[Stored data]
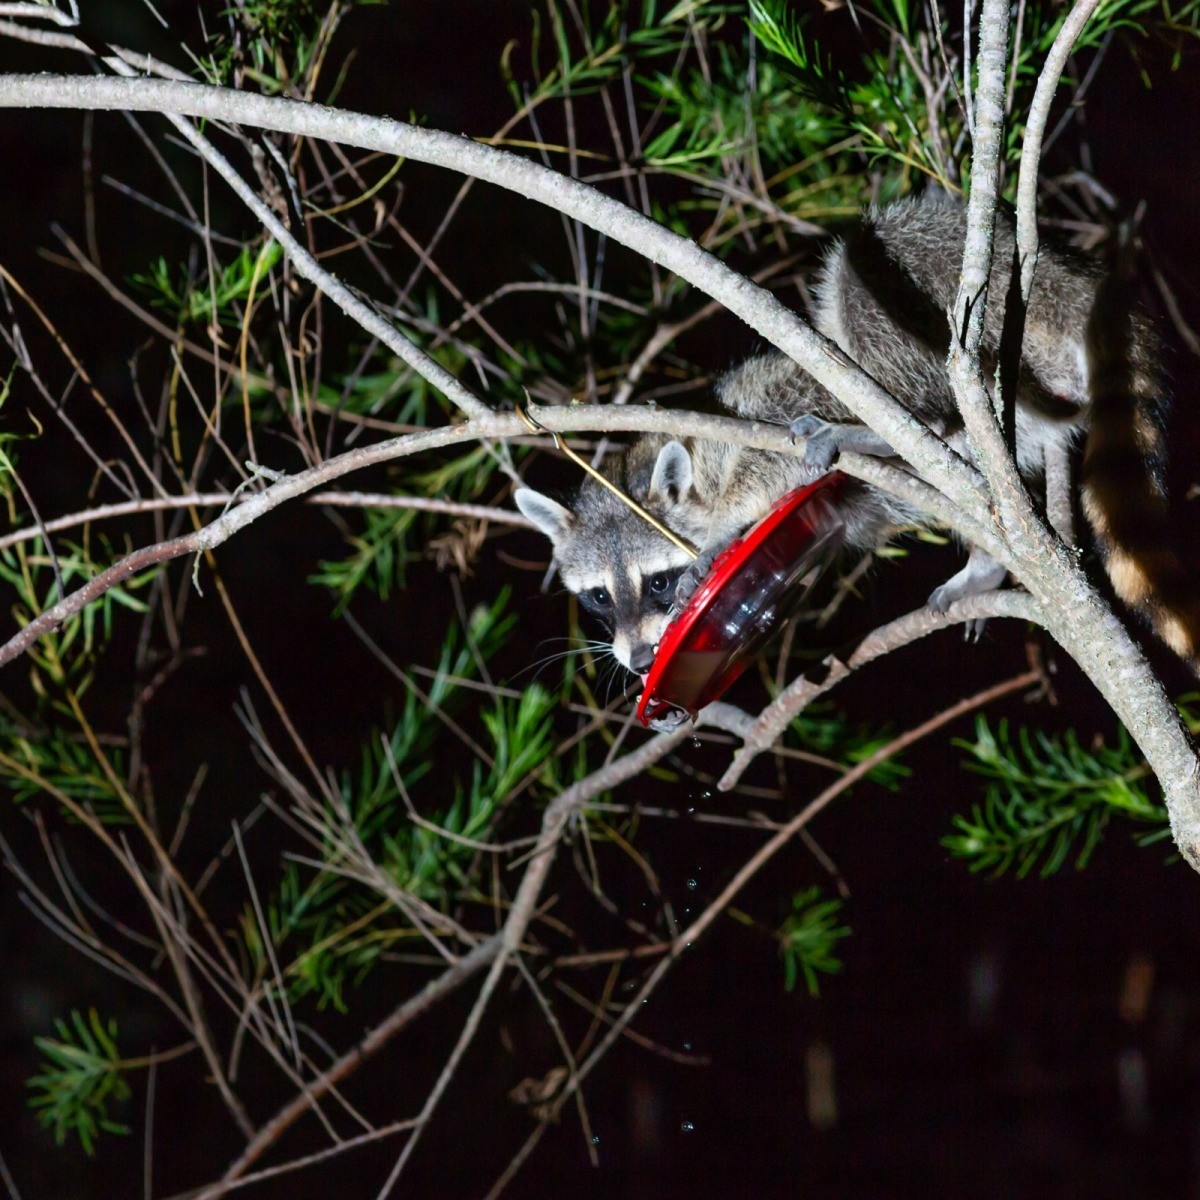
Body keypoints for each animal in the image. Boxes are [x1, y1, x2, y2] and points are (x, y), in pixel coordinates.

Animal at [515, 192, 1200, 679]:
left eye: (656, 583)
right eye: (599, 598)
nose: (636, 662)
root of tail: (1073, 281)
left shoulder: (764, 417)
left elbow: (780, 465)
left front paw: (721, 543)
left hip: (983, 298)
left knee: (864, 277)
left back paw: (889, 428)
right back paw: (984, 559)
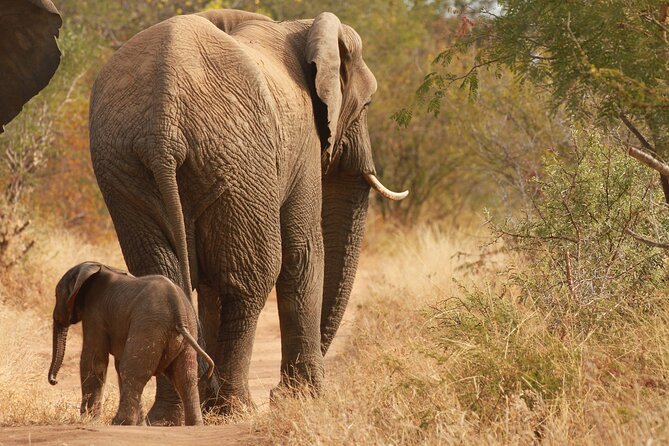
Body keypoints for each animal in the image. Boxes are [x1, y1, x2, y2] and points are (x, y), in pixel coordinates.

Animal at [47, 262, 213, 426]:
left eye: (56, 294)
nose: (54, 381)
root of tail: (178, 310)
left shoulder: (94, 313)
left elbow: (94, 361)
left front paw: (89, 421)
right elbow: (115, 363)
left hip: (149, 325)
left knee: (132, 371)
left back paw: (119, 422)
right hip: (188, 329)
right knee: (186, 376)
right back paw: (195, 424)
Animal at [88, 8, 408, 424]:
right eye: (367, 106)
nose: (276, 393)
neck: (300, 27)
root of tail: (162, 127)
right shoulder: (303, 141)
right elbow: (303, 252)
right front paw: (304, 399)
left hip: (127, 165)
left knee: (167, 276)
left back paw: (170, 417)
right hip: (239, 159)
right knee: (251, 278)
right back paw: (234, 409)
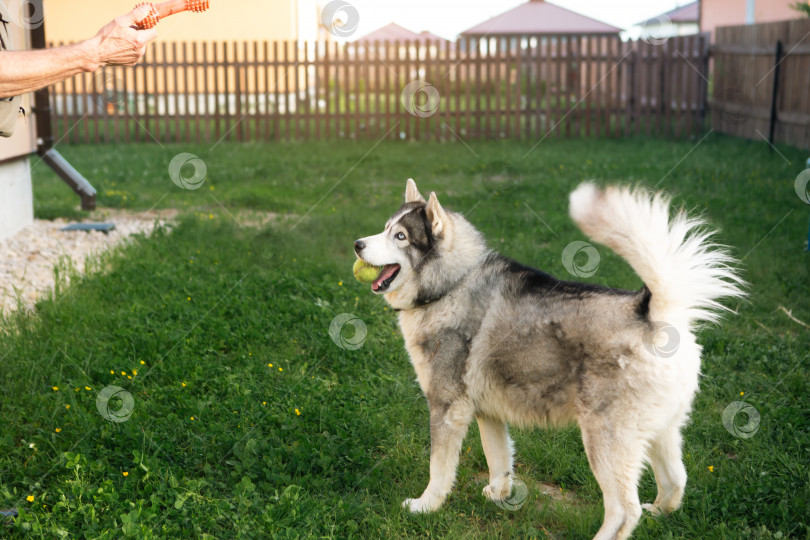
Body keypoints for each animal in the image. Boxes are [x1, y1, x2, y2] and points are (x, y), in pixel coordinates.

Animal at [354, 179, 744, 536]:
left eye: (400, 236)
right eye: (385, 228)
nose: (357, 245)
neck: (452, 283)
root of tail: (651, 312)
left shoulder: (447, 408)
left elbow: (439, 469)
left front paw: (425, 506)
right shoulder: (487, 412)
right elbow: (499, 459)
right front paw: (499, 495)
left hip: (605, 441)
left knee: (623, 511)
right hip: (661, 433)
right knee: (676, 480)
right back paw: (660, 514)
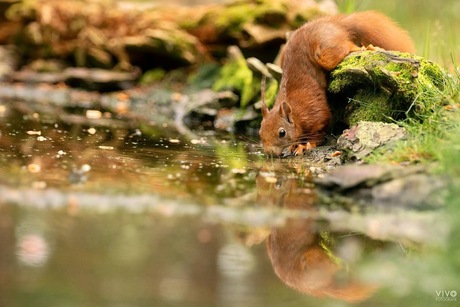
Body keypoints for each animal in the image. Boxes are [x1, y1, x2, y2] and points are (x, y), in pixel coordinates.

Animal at [260, 11, 416, 158]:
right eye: (260, 132)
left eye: (282, 133)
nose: (269, 153)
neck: (295, 113)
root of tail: (336, 23)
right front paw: (295, 145)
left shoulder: (315, 112)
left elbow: (319, 131)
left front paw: (306, 145)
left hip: (326, 52)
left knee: (346, 46)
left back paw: (364, 48)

**Aim of the task**
Look through the entries above and report each line where the string "back" occurs.

**Exercise answer**
left back paw: (889, 428)
right back paw: (984, 559)
left back paw: (119, 422)
right back paw: (195, 424)
left back paw: (170, 417)
right back paw: (234, 409)
right back paw: (660, 514)
left back paw: (364, 48)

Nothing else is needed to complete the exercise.